Directions for the data below: repeat exactly the lines from the one with "online. This re" through the one with "Dubai, UAE, 22", both included, and omit all pictures.

[THE DATA]

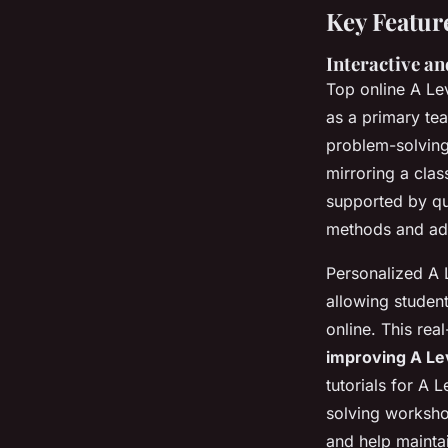
Key Featur
Interactive a
Top online A Le
as a primary te
problem-solving
mirroring a clas
supported by qu
methods and add
Personalized A 
allowing student
online. This re
improving A Le
tutorials for A 
solving worksho
and help mainta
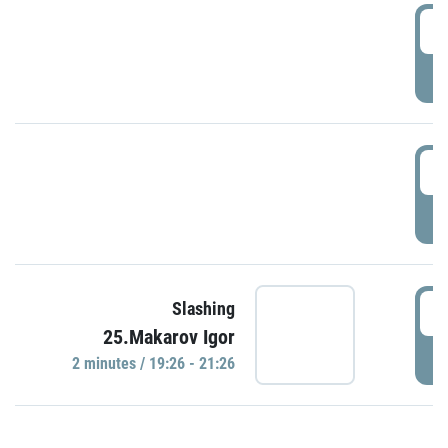
0
P
1
P
1
Slashing
25.Makarov Igor
P
2 minutes / 19:26 - 21:26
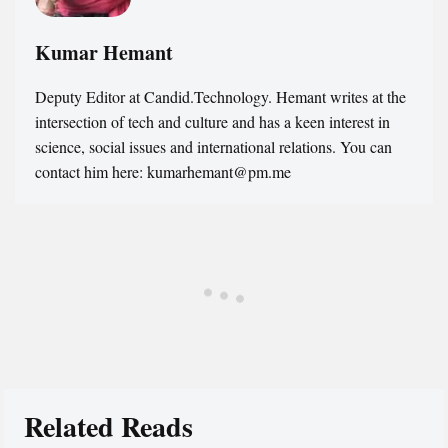
Kumar Hemant
Deputy Editor at Candid.Technology. Hemant writes at the
intersection of tech and culture and has a keen interest in
science, social issues and international relations. You can
contact him here: kumarhemant@pm.me
Related Reads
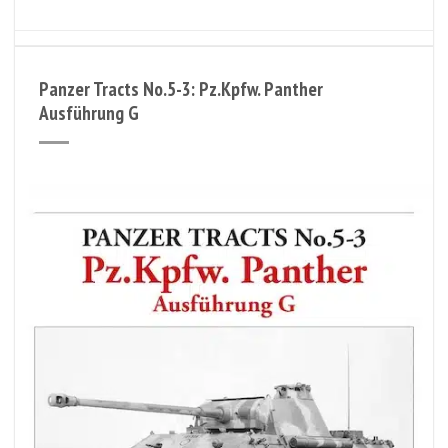
Panzer Tracts No.5-3: Pz.Kpfw. Panther
Ausführung G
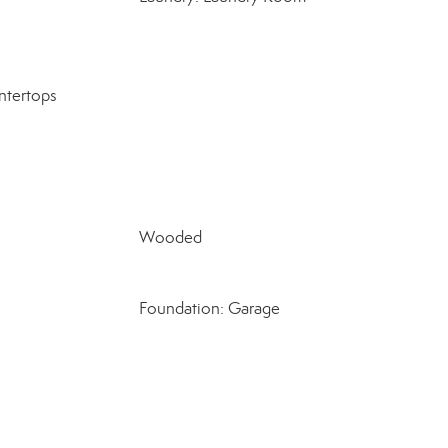
ntertops
Wooded
Foundation: Garage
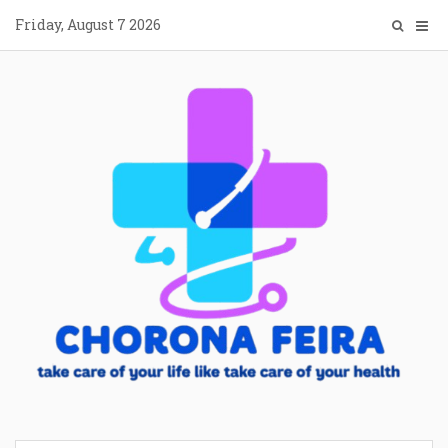
Skip
Friday, August 7 2026
to
content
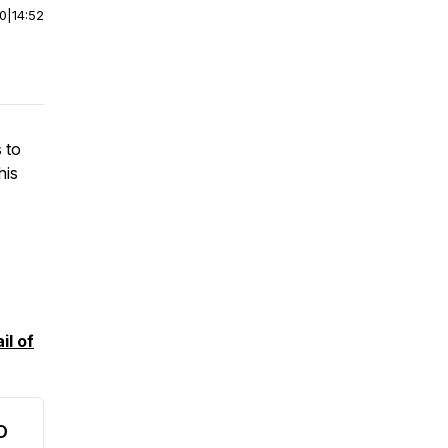
00
|
14:52
 to
his
il of
O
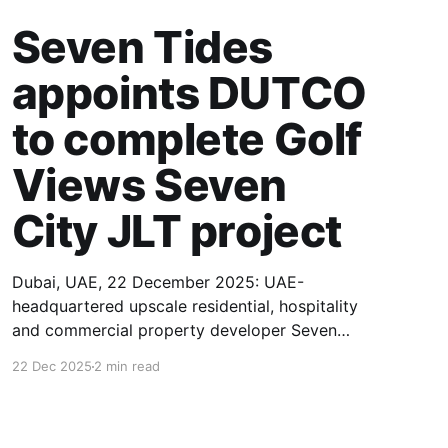
Seven Tides
appoints DUTCO
to complete Golf
Views Seven
City JLT project
Dubai, UAE, 22 December 2025: UAE-
headquartered upscale residential, hospitality
and commercial property developer Seven
Tides has appointed UAE-based DUTCO
22 Dec 2025
2 min read
Construction as the main contractor to
complete the construction of its Golf Views
Seven City JLT project in Jumeirah Lakes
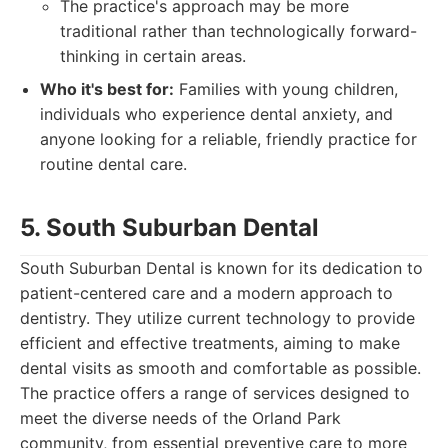
The practice's approach may be more
traditional rather than technologically forward-
thinking in certain areas.
Who it's best for:
Families with young children,
individuals who experience dental anxiety, and
anyone looking for a reliable, friendly practice for
routine dental care.
5. South Suburban Dental
South Suburban Dental is known for its dedication to
patient-centered care and a modern approach to
dentistry. They utilize current technology to provide
efficient and effective treatments, aiming to make
dental visits as smooth and comfortable as possible.
The practice offers a range of services designed to
meet the diverse needs of the Orland Park
community, from essential preventive care to more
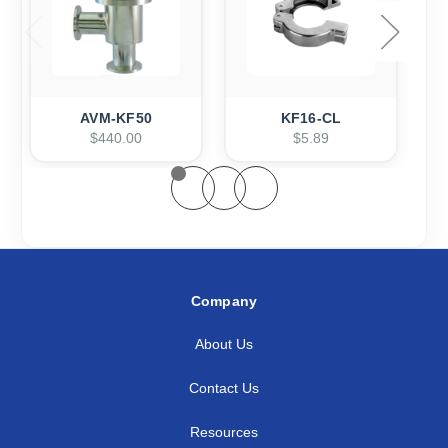
AVM-KF50
KF16-CL
$440.00
$5.89
Company
About Us
Contact Us
Resources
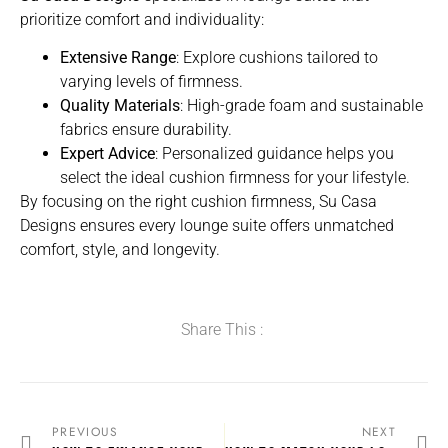
prioritize comfort and individuality:
Extensive Range
: Explore cushions tailored to
varying levels of firmness.
Quality Materials
: High-grade foam and sustainable
fabrics ensure durability.
Expert Advice
: Personalized guidance helps you
select the ideal cushion firmness for your lifestyle.
By focusing on the right cushion firmness, Su Casa
Designs ensures every lounge suite offers unmatched
comfort, style, and longevity.
Share This :
PREVIOUS
NEXT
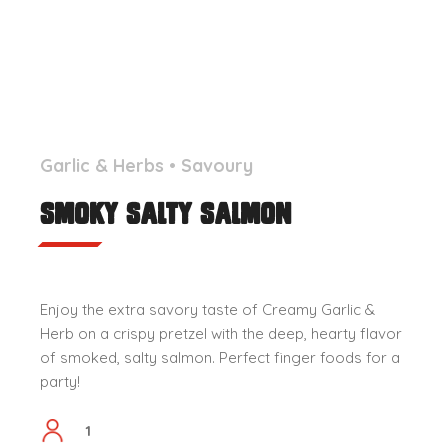
Garlic & Herbs
•
Savoury
Smoky Salty Salmon
Enjoy the extra savory taste of Creamy Garlic &
Herb on a crispy pretzel with the deep, hearty flavor
of smoked, salty salmon. Perfect finger foods for a
party!
1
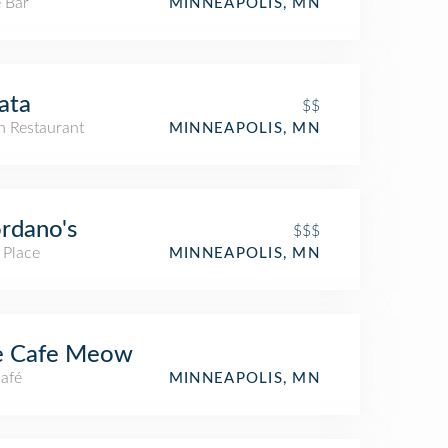
 Bar
MINNEAPOLIS, MN
ata
$$
an Restaurant
MINNEAPOLIS, MN
rdano's
$$$
 Place
MINNEAPOLIS, MN
e Cafe Meow
Café
MINNEAPOLIS, MN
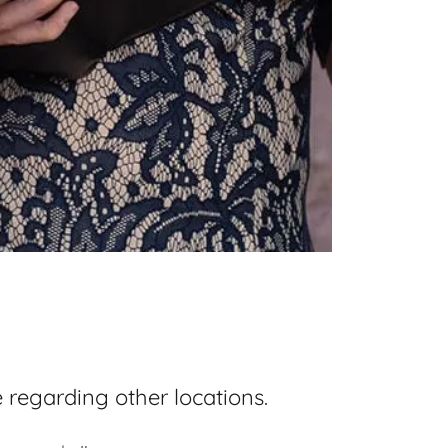
regarding other locations.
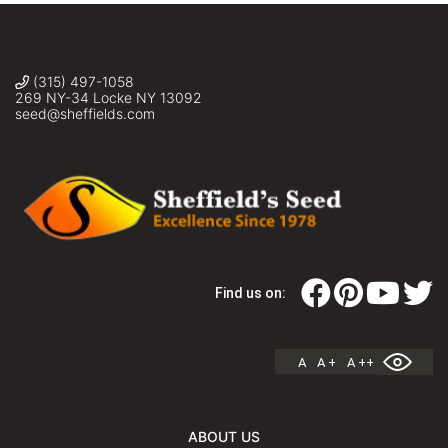
(315) 497-1058
269 NY-34 Locke NY 13092
seed@sheffields.com
Find us on:
A
A +
A ++
ABOUT US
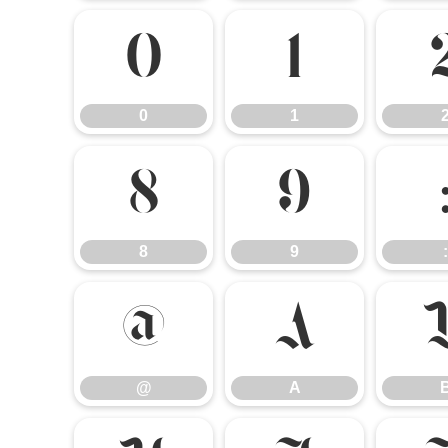
0
1
0
1
8
9
8
9
:
@
A
@
A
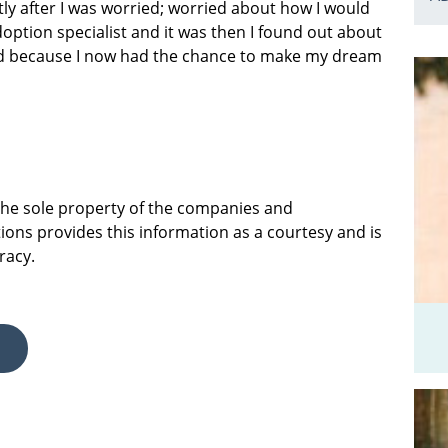
tly after I was worried; worried about how I would
doption specialist and it was then I found out about
ited because I now had the chance to make my dream
 the sole property of the companies and
ions provides this information as a courtesy and is
racy.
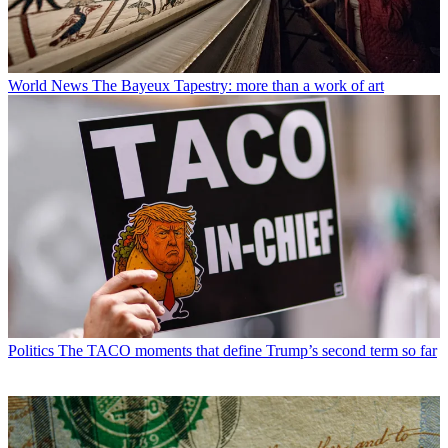
World News
The Bayeux Tapestry: more than a work of art
Politics
The TACO moments that define Trump’s second term so far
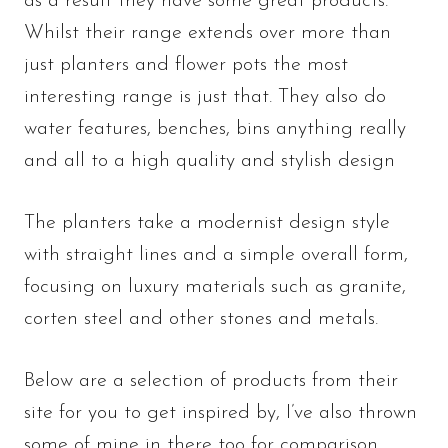
as a result they have some great products.
Whilst their range extends over more than
just planters and flower pots the most
interesting range is just that. They also do
water features, benches, bins anything really
and all to a high quality and stylish design
The planters take a modernist design style
with straight lines and a simple overall form,
focusing on luxury materials such as granite,
corten steel and other stones and metals.
Below are a selection of products from their
site for you to get inspired by, I’ve also thrown
some of mine in there too for comparison.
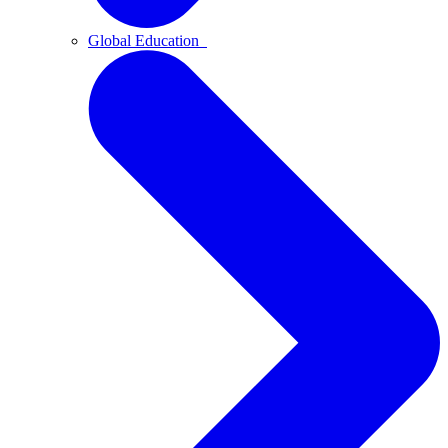
Global Education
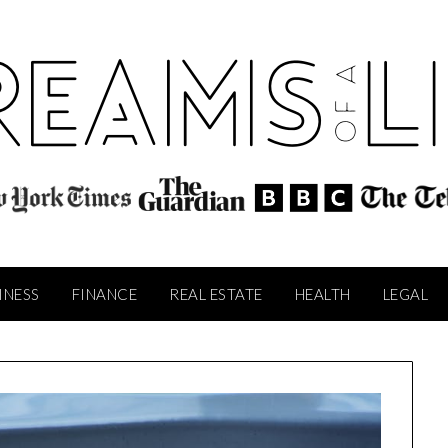
INESS
FINANCE
REAL ESTATE
HEALTH
LEGAL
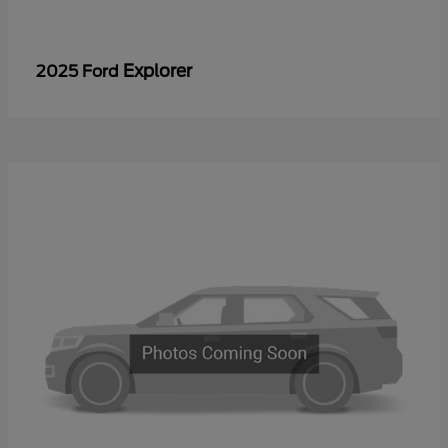
Explorer
2025 Ford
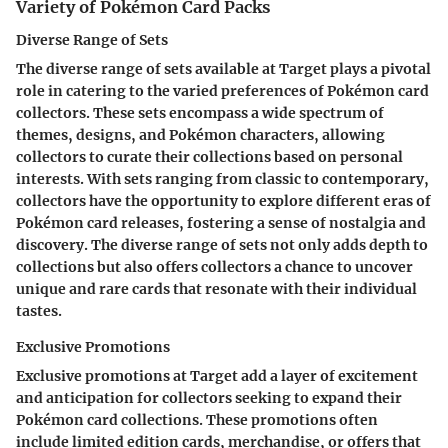
Variety of Pokémon Card Packs
Diverse Range of Sets
The diverse range of sets available at Target plays a pivotal
role in catering to the varied preferences of Pokémon card
collectors. These sets encompass a wide spectrum of
themes, designs, and Pokémon characters, allowing
collectors to curate their collections based on personal
interests. With sets ranging from classic to contemporary,
collectors have the opportunity to explore different eras of
Pokémon card releases, fostering a sense of nostalgia and
discovery. The diverse range of sets not only adds depth to
collections but also offers collectors a chance to uncover
unique and rare cards that resonate with their individual
tastes.
Exclusive Promotions
Exclusive promotions at Target add a layer of excitement
and anticipation for collectors seeking to expand their
Pokémon card collections. These promotions often
include limited edition cards, merchandise, or offers that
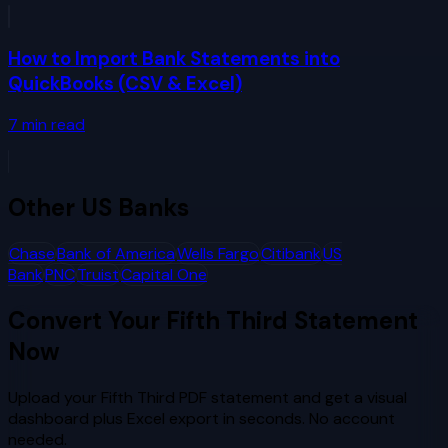
How to Import Bank Statements into
QuickBooks (CSV & Excel)
7
min read
Other
US Banks
Chase
Bank of America
Wells Fargo
Citibank
US
Bank
PNC
Truist
Capital One
Convert Your
Fifth Third
Statement
Now
Upload your
Fifth Third
PDF statement and get a visual
dashboard plus Excel export in seconds. No account
needed.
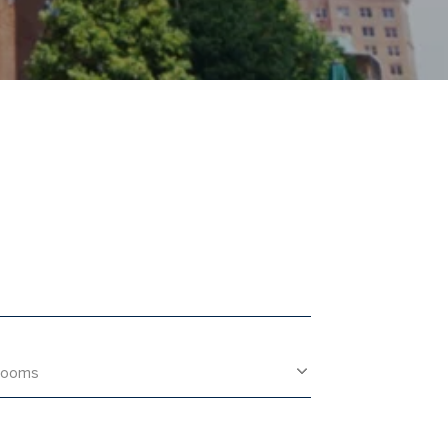
rooms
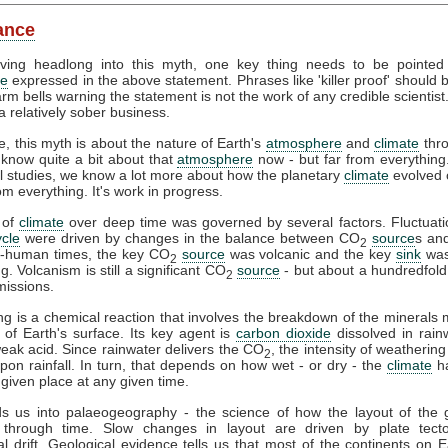
lance
iving headlong into this myth, one key thing needs to be pointed
ce
expressed in the above statement. Phrases like 'killer proof' should
arm bells warning the statement is not the work of any credible scientist.
 a relatively sober business.
e, this myth is about the nature of Earth's
atmosphere
and
climate
thr
know quite a bit about that
atmosphere
now - but far from everythin
l studies, we know a lot more about how the planetary
climate
evolved 
om everything. It's work in progress.
 of
climate
over deep time was governed by several factors. Fluctuati
cle
were driven by changes in the balance between CO
source
s an
2
e-human times, the key CO
source
was volcanic and the key
sink
was
2
. Volcanism is still a significant CO
source
- but about a hundredfold
2
issions.
g is a chemical reaction that involves the breakdown of the minerals
 of Earth's surface. Its key agent is
carbon dioxide
dissolved in rainw
eak acid. Since rainwater delivers the CO
, the intensity of weathering 
2
on rainfall. In turn, that depends on how wet - or dry - the
climate
ha
 given place at any given time.
ds us into palaeogeography - the science of how the layout of the 
through time. Slow changes in layout are driven by plate tect
al drift. Geological evidence tells us that most of the continents on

[/THE DATA]

→ RESPONSE TO THE TASK
online. This re
improving A Le
tutorials for A 
solving worksho
and help mainta
0
P
1
P
1
Slashing
25.Makarov Igor
P
2 minutes / 19:26 - 21:26
Kumar Hemant
Deputy Editor at Candid.Technology. Hemant writes at the
intersection of tech and culture and has a keen interest in
science, social issues and international relations. You can
contact him here: kumarhemant@pm.me
Related Reads
Panzer Tracts No.5-3: Pz.Kpfw. Panther
Ausführung G
ntertops
Wooded
Foundation: Garage
Skip
Friday, August 7 2026
to
content
00
|
14:52
 to
his
il of
O
Seven Tides
appoints DUTCO
to complete Golf
Views Seven
City JLT project
Dubai, UAE, 22 December 2025: UAE-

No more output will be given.